Collected data:
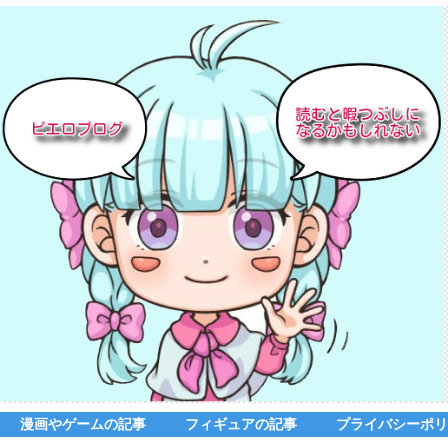
漫画やゲームの記事
フィギュアの記事
プライバシーポリ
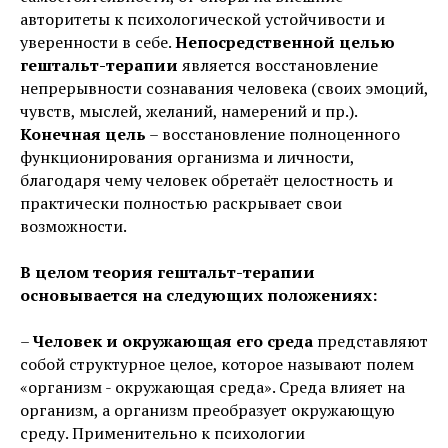
авторитеты к психологической устойчивости и
уверенности в себе.
Непосредственной целью
гештальт-терапии
является восстановление
непрерывности сознавания человека (своих эмоций,
чувств, мыслей, желаний, намерений и пр.).
Конечная цель
– восстановление полноценного
функционирования организма и личности,
благодаря чему человек обретаёт целостность и
практически полностью раскрывает свои
возможности.
В целом теория гештальт-терапии
основывается на следующих положениях:
–
Человек и окружающая его среда
представляют
собой структурное целое, которое называют полем
«организм - окружающая среда». Среда влияет на
организм, а организм преобразует окружающую
среду. Применительно к психологии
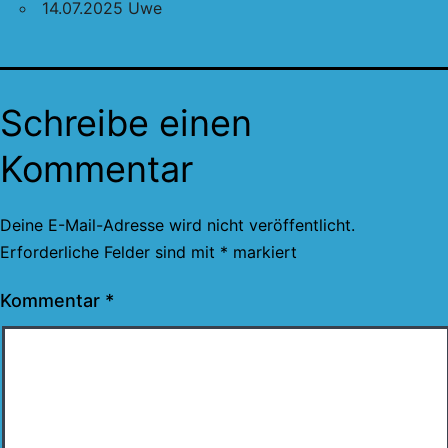
14.07.2025 Uwe
Schreibe einen
Kommentar
Deine E-Mail-Adresse wird nicht veröffentlicht.
Erforderliche Felder sind mit
*
markiert
Kommentar
*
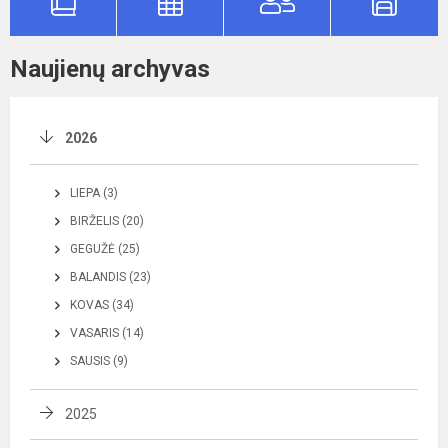
Naujienų archyvas
2026
LIEPA (3)
BIRŽELIS (20)
GEGUŽĖ (25)
BALANDIS (23)
KOVAS (34)
VASARIS (14)
SAUSIS (9)
2025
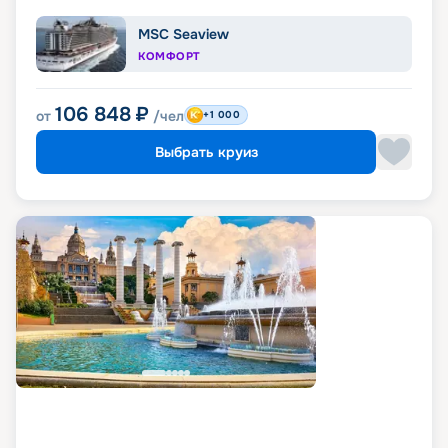
MSC Seaview
КОМФОРТ
106 848
₽
от
/чел
+1 000
Выбрать круиз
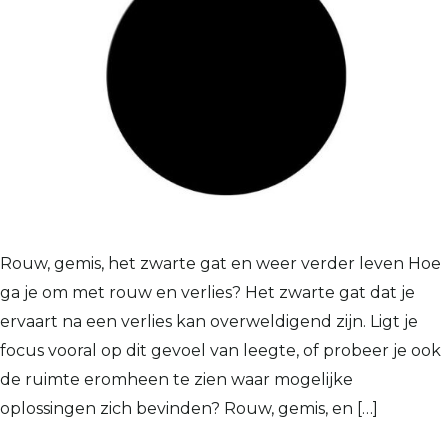
Rouw, gemis, het zwarte gat en weer verder leven Hoe
ga je om met rouw en verlies? Het zwarte gat dat je
ervaart na een verlies kan overweldigend zijn. Ligt je
focus vooral op dit gevoel van leegte, of probeer je ook
de ruimte eromheen te zien waar mogelijke
oplossingen zich bevinden? Rouw, gemis, en […]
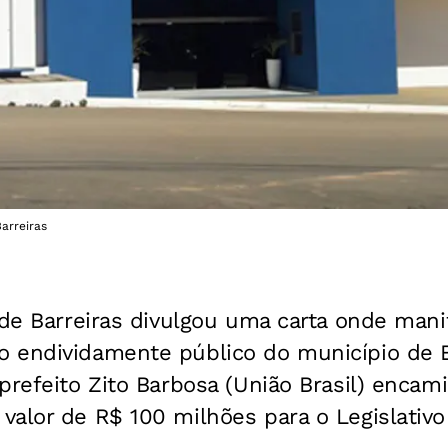
Barreiras
 de Barreiras divulgou uma carta onde mani
 endividamente público do município de B
prefeito Zito Barbosa (União Brasil) encam
alor de R$ 100 milhões para o Legislativo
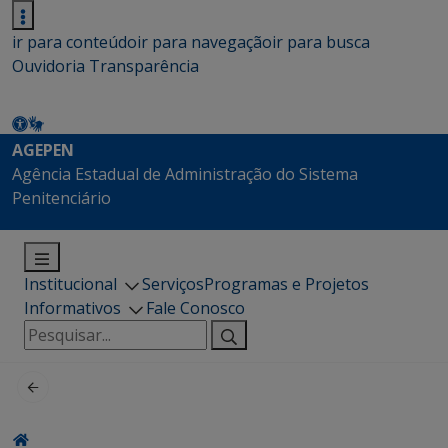
ir para conteúdo
ir para navegação
ir para busca
Ouvidoria
Transparência
AGEPEN
Agência Estadual de Administração do Sistema
Penitenciário
Institucional
Serviços
Programas e Projetos
Informativos
Fale Conosco
Pesquisar
por:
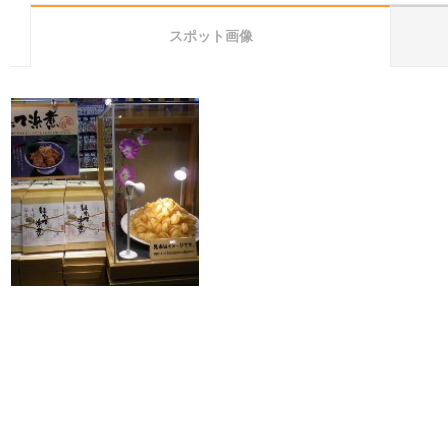
スポット画像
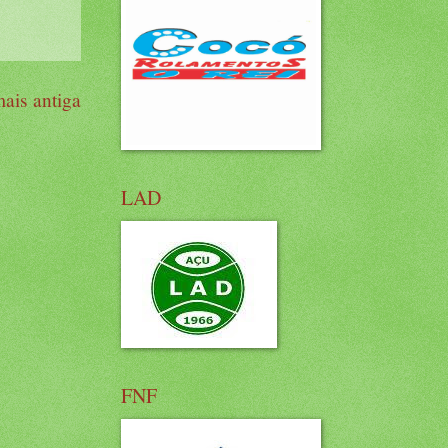
ais antiga
LAD
FNF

About this exercise: If a line in the records contains the word "среда", copy it out.

Written response:
Человек и окружающая его среда
«организм - окружающая среда». Среда влияет на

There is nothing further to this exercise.